Richard Rhodes and E.O. WIilson on Ants and Life on Earth
This Week on the Radio Open Source Podcast
Open Source is the world’s longest-running podcast. Christopher Lydon circles the big ideas in culture, the arts and politics with the smartest people in the world. It’s the kind of curious, critical, high-energy conversation we’re all missing nowadays.
The grand master of bug biology E.O. Wilson has always had a way of seeing the big picture in his microscopic science. Looking at a wall-size projection of the astronauts’ moon view of Earth rising, “the blue marble,” Ed Wilson wants us to see that the film of life wrapped around our globe, the biosphere, is as thin as a razor’s edge. But here’s the real point, he says: take the human beings out of that layer of life and it’s safe forever. Take the ants out, and it’s doomed. Ed Wilson, in his 90s, speaks with lively and rare authority about the predicament of life on earth—but he’s not in despair: the bad things humans do to their habitat, they could stop doing, if they realized how our species depends on a million other species now in mortal danger.

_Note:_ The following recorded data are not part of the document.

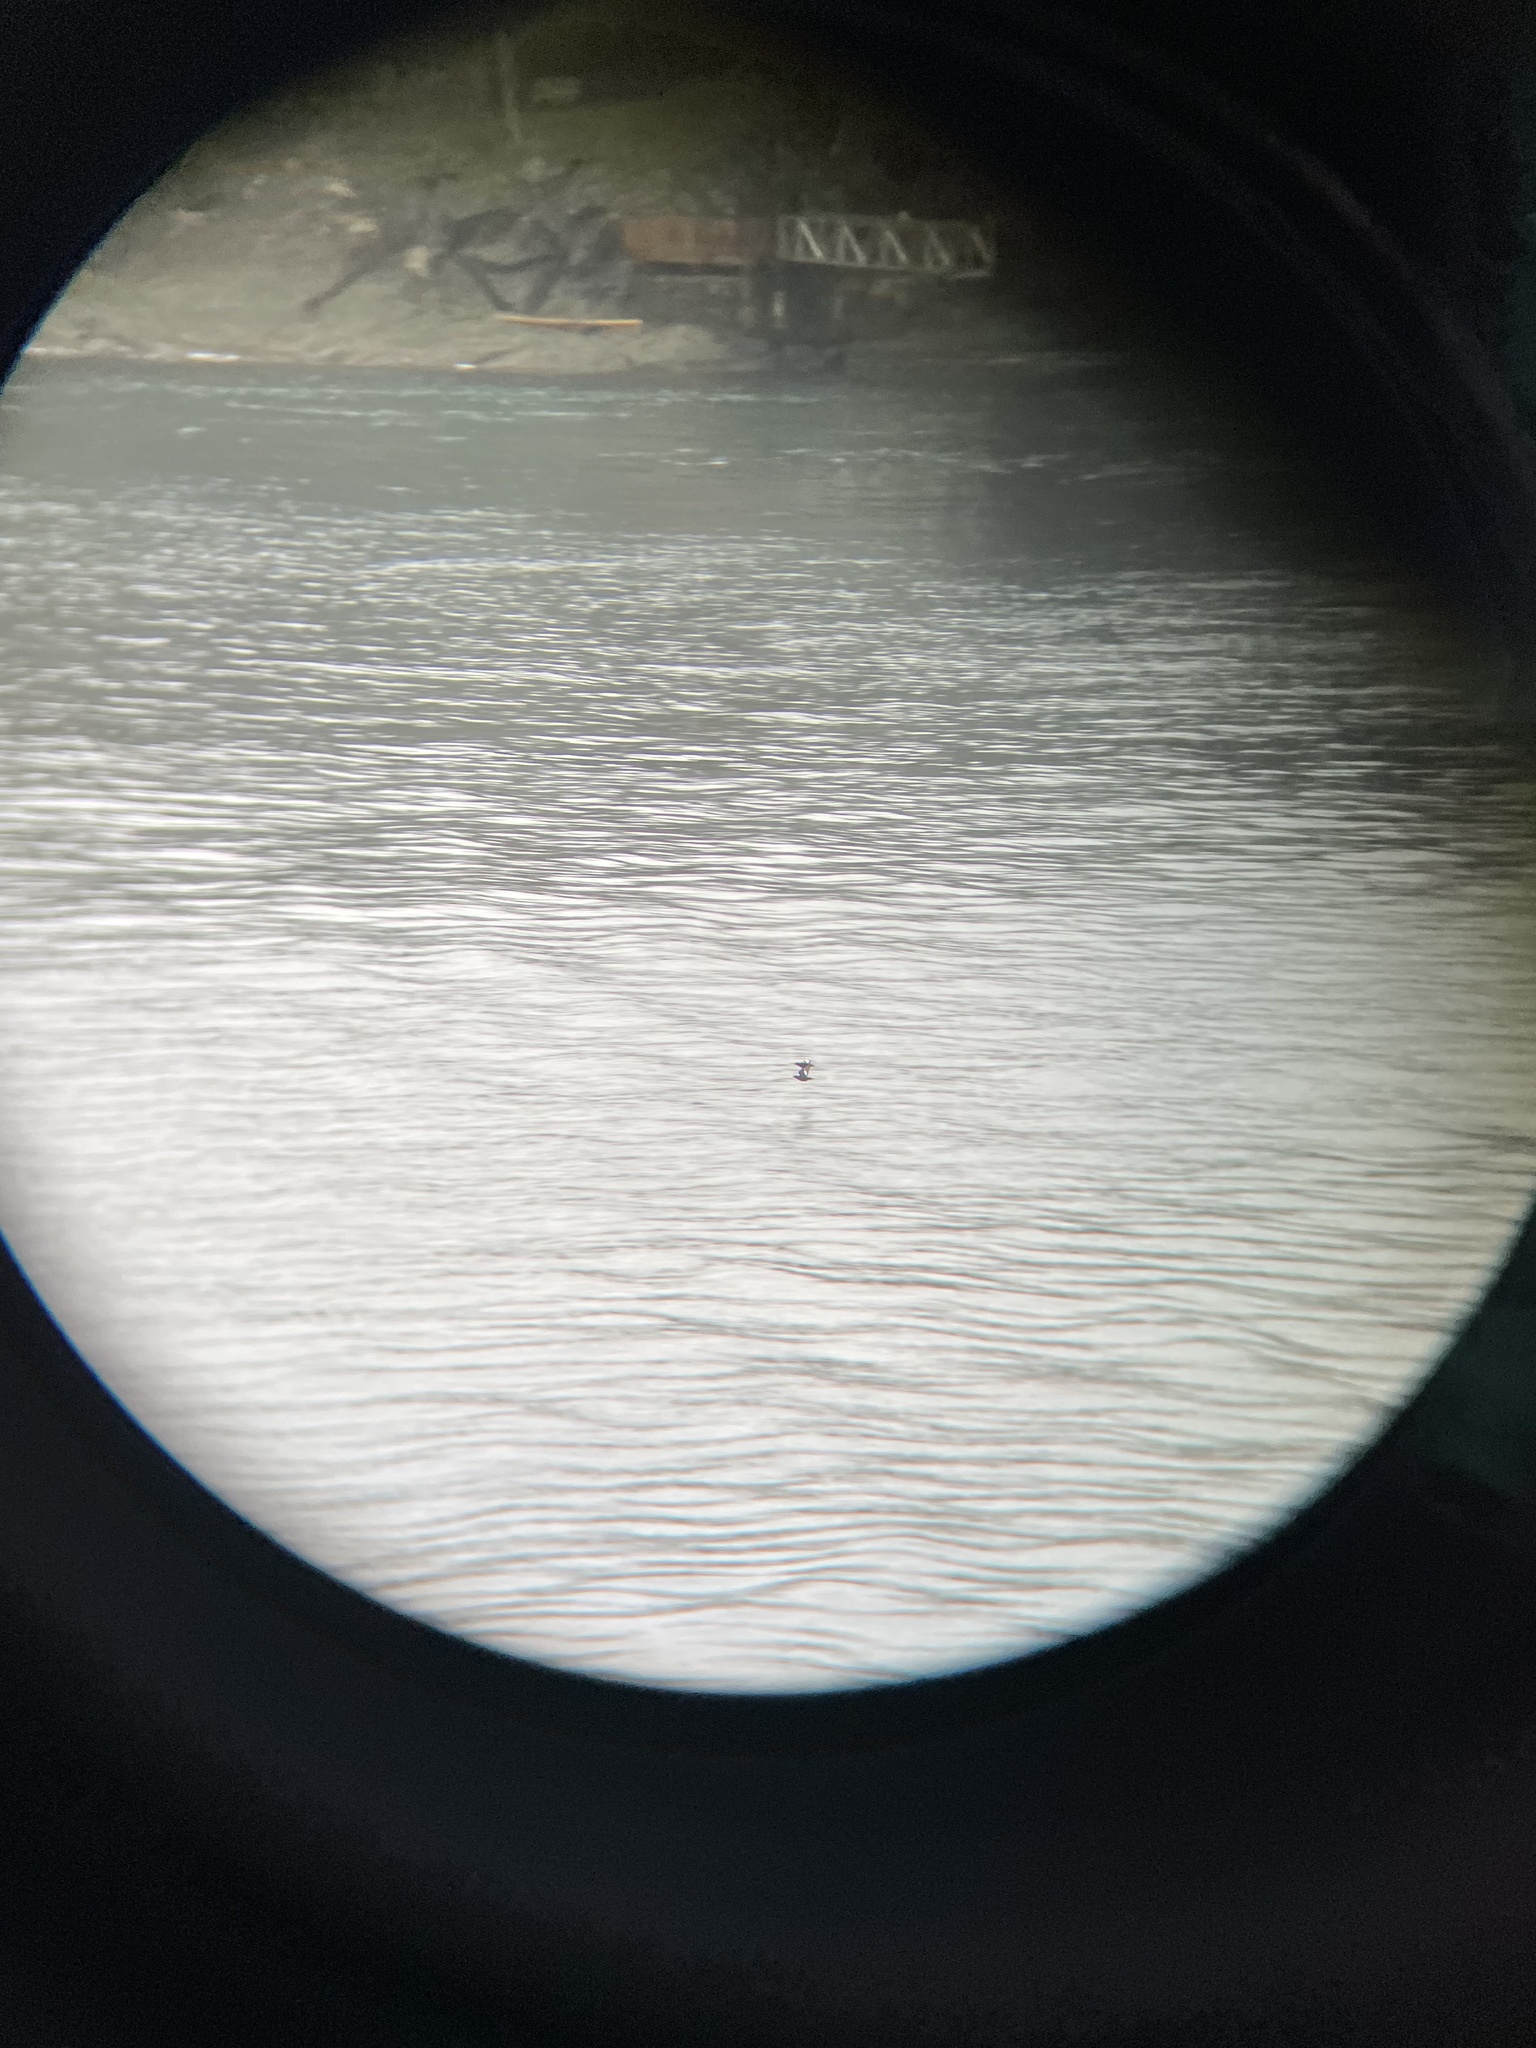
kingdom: Animalia
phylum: Chordata
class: Aves
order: Charadriiformes
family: Alcidae
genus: Cepphus
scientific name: Cepphus columba
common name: Pigeon guillemot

The biologist and writer E. for Edward, O. for Osborne, Wilson is the giant in our midst this radio hour. He’s the man who learned to talk to ants in their own language of smells, or pheromones. We’re speaking with him, and about him with the decorated science historian Richard Rhodes, best known for his definitive account of The Making of The Atomic Bomb. Richard Rhodes has written a new biography and appreciation of E.O. Wilson and his life in nature call The Scientist.
From the episode:
Richard Rhodes: It had been popularly assumed before that when ants tweedle their antenna together with each other, they were somehow sending signals that way. But animals that live underground generally don’t use eyes and ears. They use smells primarily. And in this case, the question really was: where was this odor being presented?
And Ed started investigating his favorite research animal, which is the fire ant, which has many virtues, including: easy to maintain and all of those things, but it’s very small. It’s about the size of a large crumb of bread, so working within that scale without having any elaborate technological system in hand in his laboratory to magnify this ant, but merely a very large magnifying glass, it looks from the photographs as if it weighed maybe five pounds at least—he started prising out little parts of the ant’s abdomen.
He finally lit upon this tiny little gland that didn’t look like it was much of anything. And when he put a little bit of the the secretion from this gland onto a little piece of balsam and laid it in the courtyard of his ant colony on his desk at the Harvard Museum of Biology, the ants came roaring out of their colony and raced along the line he’d drawn.